Cody Rhodes is regularly being fed squash matches against new talent or talent with lesser recognition. Why in the world did Cody Rhodes have two matches against Peter Avalon in 2021 already? Why did Cody Rhodes get a spot on AEW’s New Year’s Smash event just for squashing Matt Sydal? Cody Rhodes often gets fed one-half of a tag team (Anjelico, Scorpio Sky, Jungle Boy), which achieves what exactly?
Sure, maybe this match is giving this talent a bigger platform than they have had before, but that implies that the platform is at all flattering. Cody Rhodes matches are quickly becoming the lowest part of any AEW show, between the shameless advertising, predictable outcomes, and poor performances.
Whenever Cody comes to the ring (with the most over-the-top, eye-roll-inducing entrance, mind you), you are immediately reminded of everything that Cody Rhodes does outside of the ring. His entrance theme was changed from the fantastic “Kingdom” by Downstrait to a Snoop Dogg cover to promote their partnership on the “Go Big Show.” Then, the moment his feet touch the mat and the music ends, the commentary begins endlessly promoting his endeavors for him, going on and on about “Go Big Show”.
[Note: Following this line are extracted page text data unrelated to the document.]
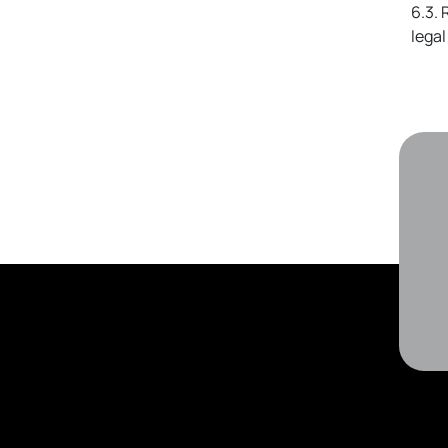
6.3. 
lega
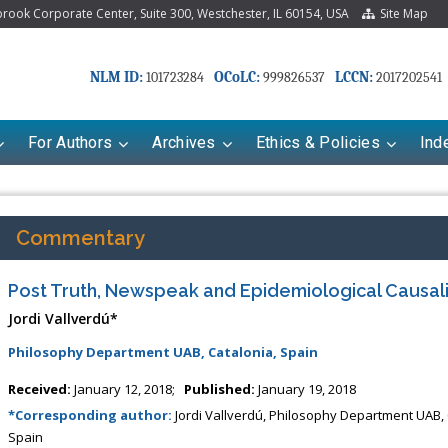
ook Corporate Center, Suite 300, Westchester, IL 60154, USA
Site Map
NLM ID:
OCoLC:
LCCN:
101723284
999826537
2017202541
For Authors
Archives
Ethics & Policies
Ind
Commentary
Post Truth, Newspeak and Epidemiological Causali
Jordi Vallverdú*
Philosophy Department UAB, Catalonia, Spain
Received:
January 12, 2018;
Published:
January 19, 2018
Mariana Babayeva
Dr. Fan Chai
*Corresponding author:
Jordi Vallverdú, Philosophy Department UAB, 
maco-kinetics, dynamics and Drug
Associate Professor at Department 
Spain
These are not matches to highlight Cody’s opponents, they are matches for and about Cody. This keeps AEW from developing young or homegrown talent, something that Cody has said multiple times is a passion of his.
However, you can not just have Cody Rhodes constantly taking losses. That lessens any victory over him and hurts any wrestler who has lost to him. It also lessens Cody’s purpose on the show, which is already a problem.
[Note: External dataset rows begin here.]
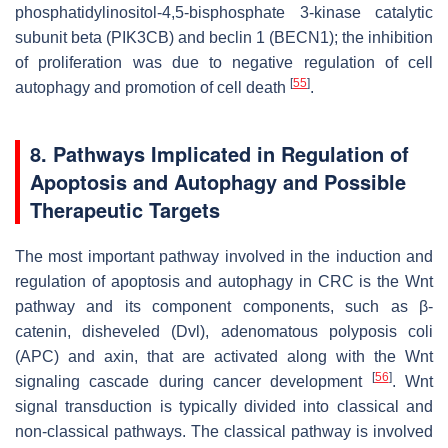
phosphatidylinositol-4,5-bisphosphate 3-kinase catalytic
subunit beta (PIK3CB) and beclin 1 (BECN1); the inhibition
of proliferation was due to negative regulation of cell
[
55
]
autophagy and promotion of cell death
.
8. Pathways Implicated in Regulation of
Apoptosis and Autophagy and Possible
Therapeutic Targets
The most important pathway involved in the induction and
regulation of apoptosis and autophagy in CRC is the Wnt
pathway and its component components, such as β-
catenin, disheveled (Dvl), adenomatous polyposis coli
(APC) and axin, that are activated along with the Wnt
[
56
]
signaling cascade during cancer development
. Wnt
signal transduction is typically divided into classical and
non-classical pathways. The classical pathway is involved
So what is the solution? How do you fix this issue without creating multiple issues in the process?
Well firstly, you need to limit the shameless plugging. We get it, Cody is doing things outside of wrestling, but we as viewers do not need to be reminded of that with his entrance, the commentary, and the commercials during his matches. Let the commercials do the advertising and let the wrestlers do the wrestling. If you feel like that will not draw enough attention, promise that the commercials you are showing are going to reveal clips they have never seen before.
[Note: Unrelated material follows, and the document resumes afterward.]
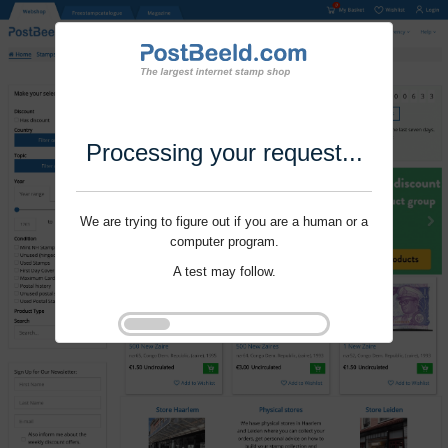
Processing your request...
We are trying to figure out if you are a human or a
computer program.
A test may follow.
Next, we have to get Cody fewer solo matches. This can be done one of two ways: give Cody an on-screen management position (which could be used in very creative ways where he often has to choose between his real-life friends in the Elite and keeping the locker room happy, and could be a long term story that could have a great pay off) or give him a tag partner. As a manager, he could support young stars on the show, often hyping them up for weeks before they premiere on Dynamite. As a tag team, he could focus on the tag team division, which is deep in AEW.
Overall, if Cody Rhodes continues to operate as he does now, AEW is going to start to struggle with some of the same problems that WWE has struggled with in the near past. This is especially upsetting for what has otherwise been one of the greatest promotions in wrestling history.